Lira hopes his work on behalf of the Ramirez girls and David Porter will help educate consumers as to the dangers of used tires.

“When someone pulls into a service station and says ‘I need tires’ you can be sold a tire without knowing its history, how many miles have been put on it, the damage that’s been inflicted on it, whether it’s been used in a heated environment,” Lira explains. “Those factors can make a tremendous difference in the integrity of a tire.”

David Porter was a passenger in a car driven by a co-worker, traveling home to Frazier Park on the 405 Freeway. Just north of the Mulholland exit, a used tire blew out and the car was rear-ended as they attempted to pull to the side of the road. The driver’s arm flew into David Porter’s head, inflicting a severe brain injury.

 “The driver had purchased that tire just two months earlier from a mom and pop store, and preexisting damage to the tire caused the failure which led to David Porter becoming incapacitated,” he says.

Auto manufacturers have taken some steps on used tires.
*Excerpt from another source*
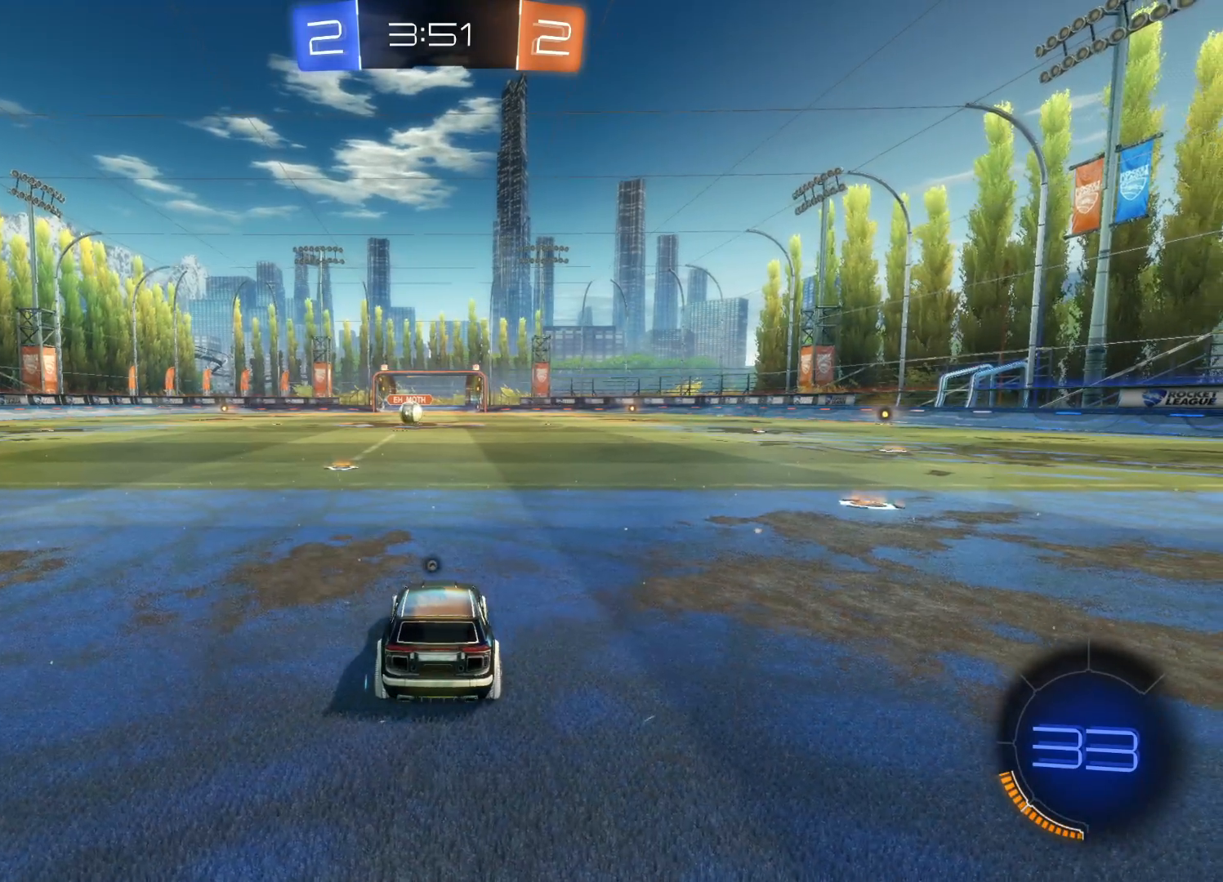
{"buttons": ["TRIANGLE", "R2"], "left_stick": "center", "right_stick": "center", "events": [[300, "TRIANGLE", "down"], [417, "TRIANGLE", "up"], [483, "TRIANGLE", "down"]]}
In 2005, Ford became the first U.S. auto manufacturer to include a warning in its owner’s manuals, cautioning that tires older than 6 years – such as a spare – should only be used in emergency situations. European auto manufacturers had provided such warnings years earlier.

While the U.S. government acknowledges used tires are an ‘issue’, it has not issued any warnings. The National Highway Transportation Safety Agency estimates that 50 percent of light trucks will have tires in service over 14 years of age – and 25 percent of trucks will have tires exceeding 20 years.

Another proposed safety enhancement would be consumer friendly ‘born on’ dates stamped onto tires, much like beer. Currently, tires are stamped with codes that only elite tire experts can decipher.

“Because there’s no discussion of tire aging and failure, you can be driving next to a big truck going 70 MPH on the freeway and there’s a great chance they have tires that are unsafe and a hazard to everyone on the road,” says Lira.

Lira, for one, does not want to read more police files while lobbyists and regulators in Washington, D.C., debate what seems perfectly clear to him.

“We need a prohibition that no tire older than six years should be sold. Period.”